A Bluebird Box Surprise
With a new bluebird season approaching I decided to inspect each of my houses to see if they were in need of cleaning and/or repairs. While doing so I came across the tubes of an organ-pipe mud-dauber that had been built inside one of the boxes. Its grip on the inside wall had apparently weakened causing it to fall upon the aged bluebird nest that had been there since the previous season. This steely-blue solitary wasp is docile and doesn’t sting unless you decide to grab one and aren’t aggressive as the social paper wasps which will attack and sting with even the slightest provocation. The female wasp will build its nest anywhere that’s out of the weather- on the eaves of houses, under awnings, inside garages, and even, as in this case, in bird housing. She finds a damp area of soil and digs into it with her jaws rolling it into a tiny ball about the size of a BB. She then takes this ball and with the skill of a trained mason painstakingly forms each cylindrical tube row by tedious row until the tube is complete. The differences in color in areas of the tubes show that mud was collected from different sites. Below is a photo of a female that was building a tube on my front porch several years ago.
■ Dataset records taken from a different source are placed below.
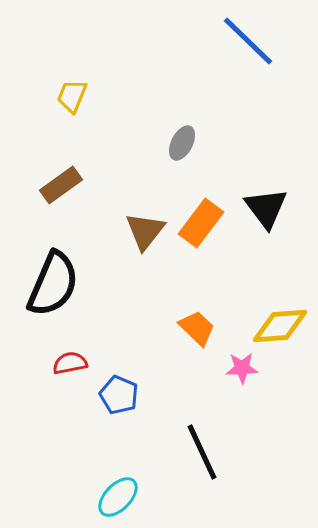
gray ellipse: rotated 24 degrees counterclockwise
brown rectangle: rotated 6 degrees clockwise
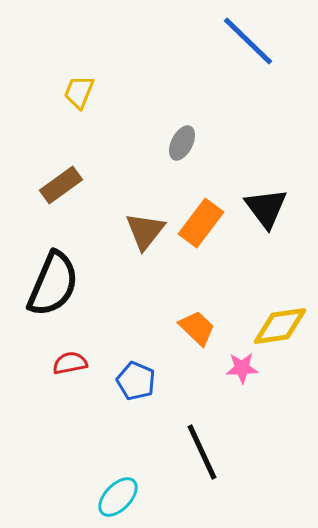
yellow trapezoid: moved 7 px right, 4 px up
yellow diamond: rotated 4 degrees counterclockwise
blue pentagon: moved 17 px right, 14 px up
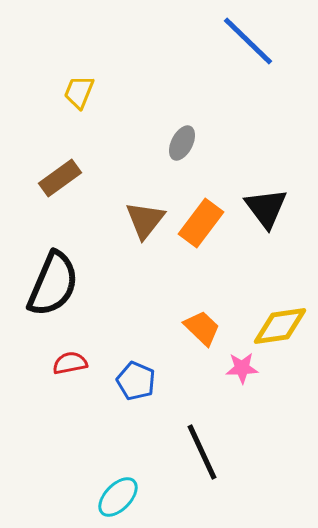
brown rectangle: moved 1 px left, 7 px up
brown triangle: moved 11 px up
orange trapezoid: moved 5 px right
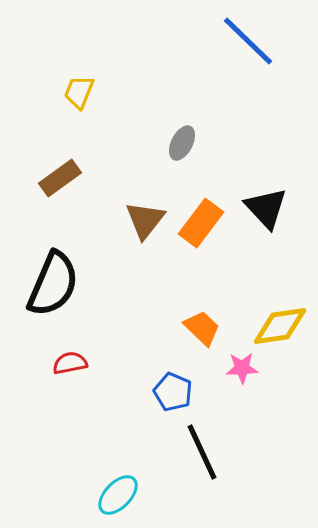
black triangle: rotated 6 degrees counterclockwise
blue pentagon: moved 37 px right, 11 px down
cyan ellipse: moved 2 px up
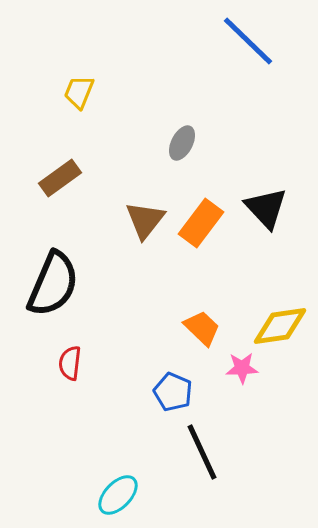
red semicircle: rotated 72 degrees counterclockwise
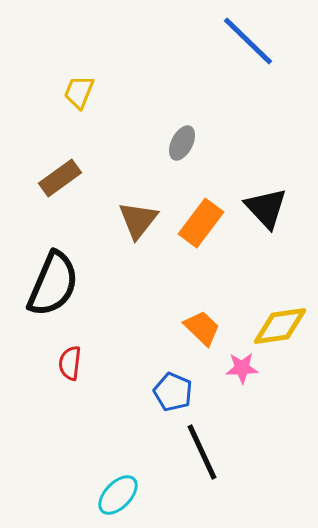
brown triangle: moved 7 px left
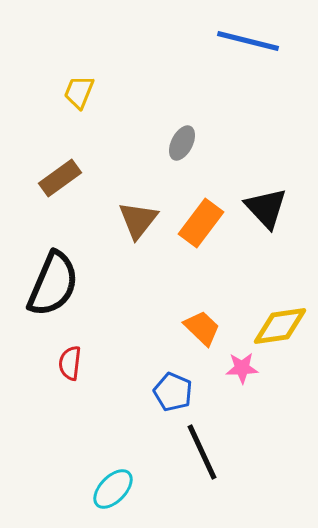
blue line: rotated 30 degrees counterclockwise
cyan ellipse: moved 5 px left, 6 px up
Once a tube is complete she then begins capturing unwary spiders and stings them injecting her paralyzing venom which keeps them alive, but immobilized. She lays a single fertilized egg in the cell with the paralyzed spiders, seals it up with mud and then goes about the same task of provisioning the other cells. (Go here to check out a prior post that shows photos of spiders removed from a mud-dauber tube. Note the larva in one of the photos feeding on one of the spiders.)The male’s role is to stand guard at the nest preventing the theft of the stored prey by intruders including other mud daubers. Days later the eggs hatch and the developing larvae feed on the collected spiders. Once fully grown the larva then spins a cocoon about itself, which is white in color and then turns dark and rigid as seen in the photos.
Here they’ll remain until fully developed when they then emerge as wasps, eating their way out of the cocoon and the tube. Note the exit holes where two developed wasps escaped. This was a cluster of 5 connected tubes revealing a total of 16 cells, some containing what appeared to be 5 viable cocoons that have yet to hatch. There were some empty cells, which exhibited no exit holes. As noted before the tubes had fallen off of the inside wall of the box which exposed the cells and allowed entry to them. Bluebirds, or any other bird for that matter, entering the house would’ve feasted on any wasp larvae and/or provisioned spiders in them.